Pragmatism and a willingness to work with political opponents - hanging offences in today's Republican party - were also in evidence when Reagan entered the White House. He preferred, he would later say, partial victories to 'going off the cliff with all flags flying'.

Opposition to tax increases in any way, shape or form has become the defining issue for congressional Republicans and Reagan's 1981 budget - which cut taxes by 25 per cent - is venerated. But what about those that followed? As Will Bunch, author of Tear Down This Myth: The Right-Wing Distortion of the Reagan Legacy, argues, 'ultimately, Reagan signed measures that increased federal taxes every year of his two-term presidency except the first and the last.' In 1982, for instance, Reagan approved the largest peacetime tax increase in US peacetime history. The following year he signed off another tax rise having struck a deal with the Democrat speaker of the House of Representatives, Tip O'Neill, to shore up America's social security system. And in 1986, Reagan and O'Neill passed the Tax Reform Act, which lowered individual and corporate tax rates while eliminating loopholes. Together the measures amounted to the largest corporate tax increase in US history.

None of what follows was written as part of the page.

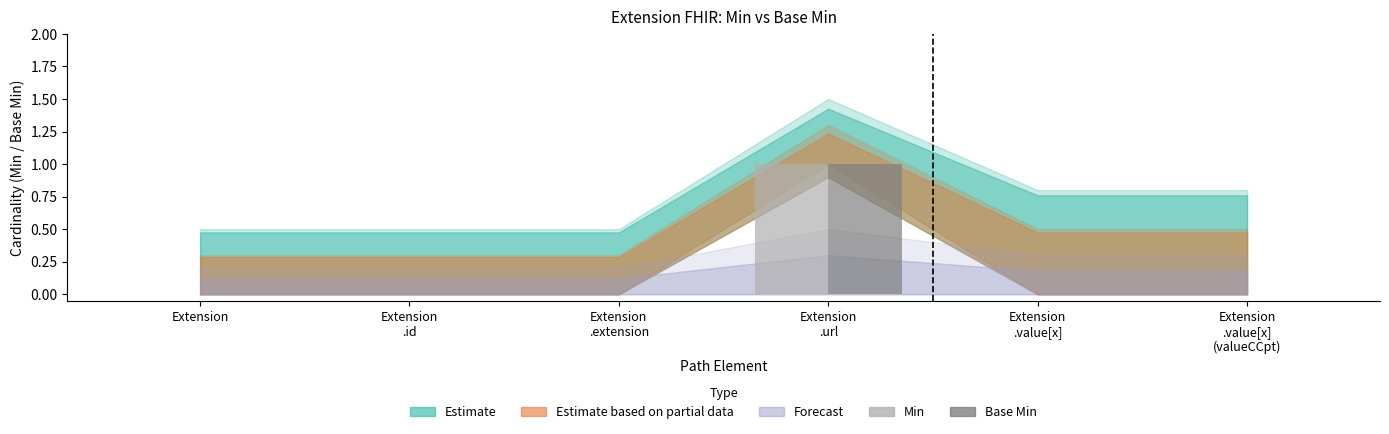

True or false: Min has a value of -1 at Extension.

False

In his new book, Tip and the Gipper: When Politics Worked, O'Neill's former aide, the journalist Chris Matthews, describes a period when 'government met its deadlines, members of Congress listened and acted. Debates led to solutions. Shutdowns were averted.' It is perhaps too rosy a picture - the government shut down seven times when Reagan was in the White House and O'Neill the speaker - but the president's willingness to accept a hand proffered from across the aisle would be considered treasonous by many Republicans in one of their leaders today.

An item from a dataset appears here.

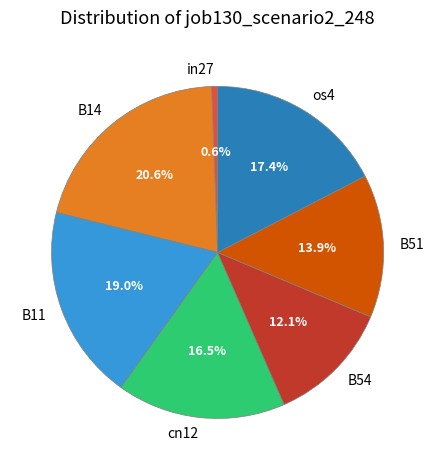

To the nearest percent, what portion does B54 represent?

12%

Bunch also suggests that Reagan was hardly the cultural warrior today's Republicans paint him as. He may have talked about his staunch opposition to abortion (ignoring his actions in California) but never sought a constitutional amendment banning it and his odd practice of addressing anti-abortion rallies by 'phone suggested a desire to, quite literally, keep his distance. Similarly, he talked about his support for school prayer, but never pressed for legislation on it.

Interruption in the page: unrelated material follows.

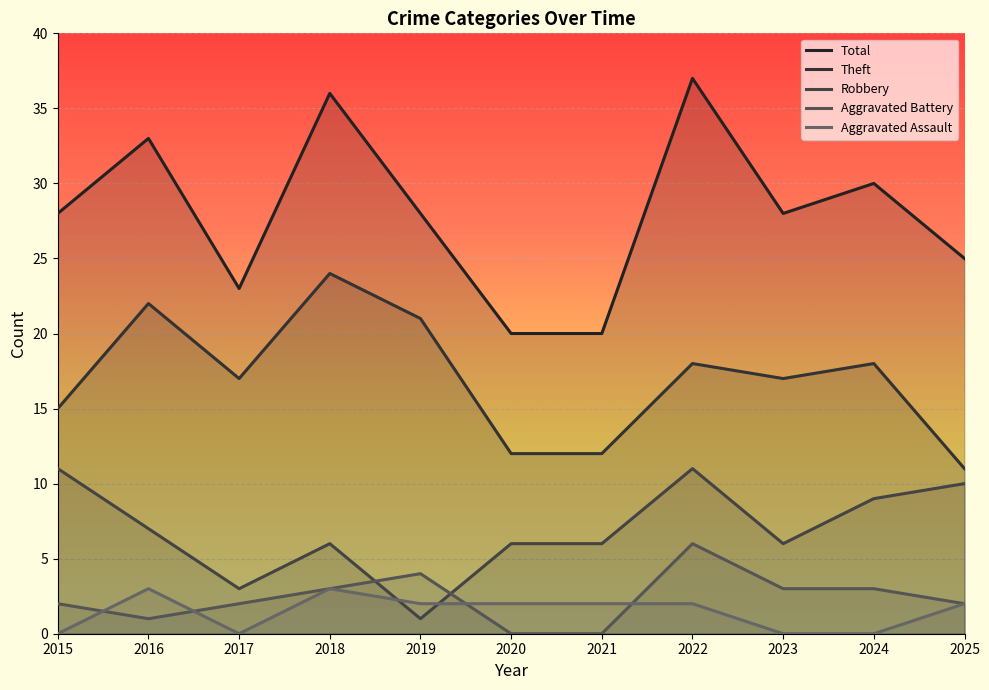

How many lines are shown in the chart?

5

For today's Republicans Reagan's role in 'winning' the cold war is proof positive that you don't talk to your enemies, you defeat them. It is true that Reagan was a fierce advocate of 'peace through strength' and embarked upon a massive arms build-up on entering the White House. However, Republican revisionism has airbrushed the fierce rightwing criticism which greeted Reagan's negotiations with Mikhail Gorbachev. Here's Richard Viguerie ticking off the conservative charge sheet against Reagan in 1987: 'Abortion, pornography, busing and economic issues, but at the core of the criticism is anti-communism. Across the board he seems to be deserting his anti-communist position he has had for the last 30 years.'

But it is not just on matters of governing that Reagan might find himself out-of-step with today's Republicans. Thirty years ago this November, Reagan won re-election with the highest electoral college vote ever recorded, carrying 49 of the 50 states. It was a victory which reflected the president's broad appeal: he won the support of nearly 1 in 4 registered Democrats and 46 per cent of union households. And it was one that also reflected Reagan's attempt - epitomised by his frequent reminders to voters that he, too, had begun life as a Democrat - to win the votes of those who normally supported his political opponents. It was a strategy which stands in stark contrast to Mitt Romney's casual dismissal of the '47 per cent' who he deemed 'dependent on government' in 2012 and, therefore, unworthy of his attentions.

That Grover Norquist is leading the attempt to beatify Reagan is not without irony. His Taxpayer Protection Pledge - a promise to oppose all tax rises which Norquist demands Republican candidates sign up to - bears a large responsibility for the breakdown of bipartisanship in Washington and symbolises the radicalisation of the party that Reagan once led. But, if they examined it a little more closely, Norquist and his acolytes might find that on this issue - as on a number of others - 'the Gipper's' record in office was nothing short of heretical.